- What the task asks:
Each line below that contains the word "ready" must be copied.

===== Records for the task

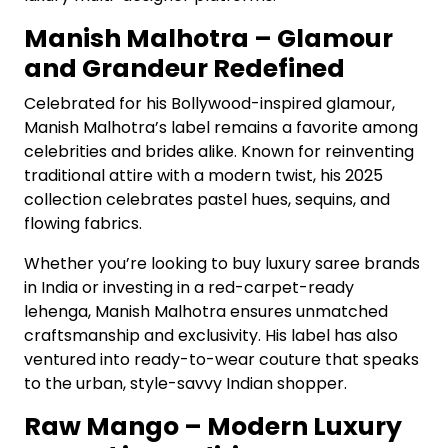
Manish Malhotra – Glamour
and Grandeur Redefined
Celebrated for his Bollywood-inspired glamour,
Manish Malhotra’s label remains a favorite among
celebrities and brides alike. Known for reinventing
traditional attire with a modern twist, his 2025
collection celebrates pastel hues, sequins, and
flowing fabrics.
Whether you’re looking to buy luxury saree brands
in India or investing in a red-carpet-ready
lehenga, Manish Malhotra ensures unmatched
craftsmanship and exclusivity. His label has also
ventured into ready-to-wear couture that speaks
to the urban, style-savvy Indian shopper.
Raw Mango – Modern Luxury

==========

- Answer for the task:
in India or investing in a red-carpet-ready
ventured into ready-to-wear couture that speaks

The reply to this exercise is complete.